Larimar Therapeutics is a clinical‑stage biotechnology company developing nomlabofusp, a CPP‑enabled recombinant fusion protein to deliver frataxin for patients with Friedreich’s ataxia (FA). The program has completed Phase 1 and a Phase 2 dose‑exploration trial with dose‑dependent tissue FXN increases, an ongoing open‑label extension and adolescent PK run‑in, and management is advancing a global Phase 3 (sites being qualified) with a planned BLA timeline under accelerated pathways (management recently cited a BLA target in 2026). Larimar is pre‑revenue, R&D‑intensive, outsources manufacturing (KBI, Bora, Lonza tech transfer) and maintains a lean ~65 person headcount; cash plus marketable securities were ~$138.5M at 6/30/25 (plus a July 2025 offering) with runway management estimating into late‑2026 under current plans. Key value drivers and risks are clinical/regulatory milestones (acceptance of skin FXN as a surrogate endpoint, Phase 3 start, BLA safety database), manufacturing scale‑up, and safety signals such as FDA‑identified anaphylaxis risk.

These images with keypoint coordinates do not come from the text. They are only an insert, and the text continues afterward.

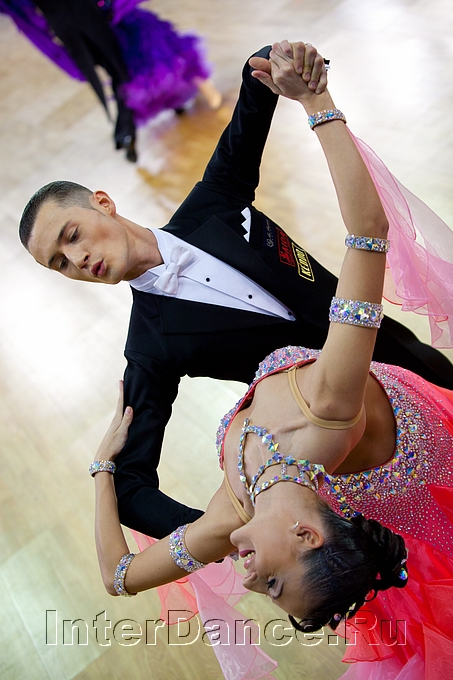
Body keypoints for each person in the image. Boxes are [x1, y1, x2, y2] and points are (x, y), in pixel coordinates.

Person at [90, 41, 453, 680]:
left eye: (69, 239)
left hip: (397, 366)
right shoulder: (323, 409)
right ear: (307, 537)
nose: (250, 581)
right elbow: (367, 234)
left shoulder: (235, 512)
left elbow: (120, 576)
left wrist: (100, 466)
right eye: (274, 585)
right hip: (374, 394)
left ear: (101, 203)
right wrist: (318, 103)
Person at [19, 41, 453, 544]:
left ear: (102, 202)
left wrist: (282, 57)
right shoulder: (149, 348)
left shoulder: (215, 201)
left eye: (71, 236)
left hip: (409, 361)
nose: (76, 260)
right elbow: (131, 490)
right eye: (59, 263)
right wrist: (244, 528)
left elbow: (257, 83)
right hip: (364, 451)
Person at [0, 0, 220, 161]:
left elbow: (24, 13)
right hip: (97, 20)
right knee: (136, 69)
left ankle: (132, 129)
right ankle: (129, 129)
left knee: (136, 69)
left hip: (81, 25)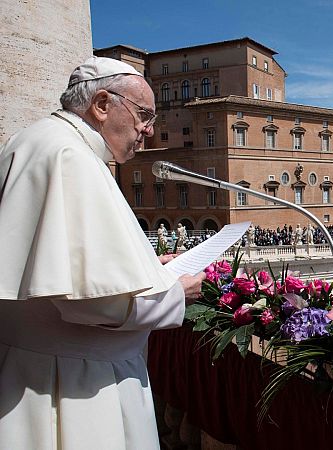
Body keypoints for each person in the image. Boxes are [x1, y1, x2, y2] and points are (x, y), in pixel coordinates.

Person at [0, 57, 205, 449]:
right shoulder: (71, 157)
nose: (148, 130)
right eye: (144, 115)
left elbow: (70, 262)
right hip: (74, 387)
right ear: (102, 105)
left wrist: (146, 266)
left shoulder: (34, 140)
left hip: (32, 367)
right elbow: (92, 302)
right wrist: (175, 293)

Given Larimar’s pre‑commercial, milestone‑driven profile, executive pay is likely structured with modest cash salaries and substantial equity‑based long‑term incentives (options/RSUs) to align management with value creation from clinical and regulatory events; MD&A highlights stock‑based compensation as a material accounting item. Short‑term or bonus metrics are likely tied to program milestones (Phase 3 initiation, enrollment targets, confirmatory study starts, regulatory interactions) and operational KPIs such as CMC comparability, manufacturing scale‑up milestones, and regulatory submissions. The company’s disclosures stress judgment in R&D accruals and Black‑Scholes inputs, meaning compensation accounting and bonus triggers can be sensitive to expense recognition and volatility assumptions. Retention features (vesting schedules, performance hurdles) are probable given a small R&D workforce and competition for talent in the biotechnology/ pharmaceutical sector.
Insiders at Larimar will most commonly trade around material development milestones and financings—announcements on tissue FXN biomarker acceptance, OLE data updates, Phase 3 start dates, BLA filings, safety developments (e.g., the anaphylaxis classification), and equity offerings (Feb 2024, July 2025) are all likely to move the stock and be windows of heightened attention. Because manufacturing scale‑up and third‑party CMC progress are material to timelines, delays or positive comparability data can likewise trigger insider activity; lock‑ups and 10b5‑1 plans are common in biotechs and may govern planned sales. Regulatory and securities rules (Section 16 reporting, Form 4 filings, and prohibitions on trading on MNPI) are especially salient given frequent FDA interactions under START/accelerated pathways—insiders should observe blackout windows around clinical data and regulatory submissions, and observers should watch option exercises/sales that may reflect tax liquidity needs rather than forward signals about program prospects.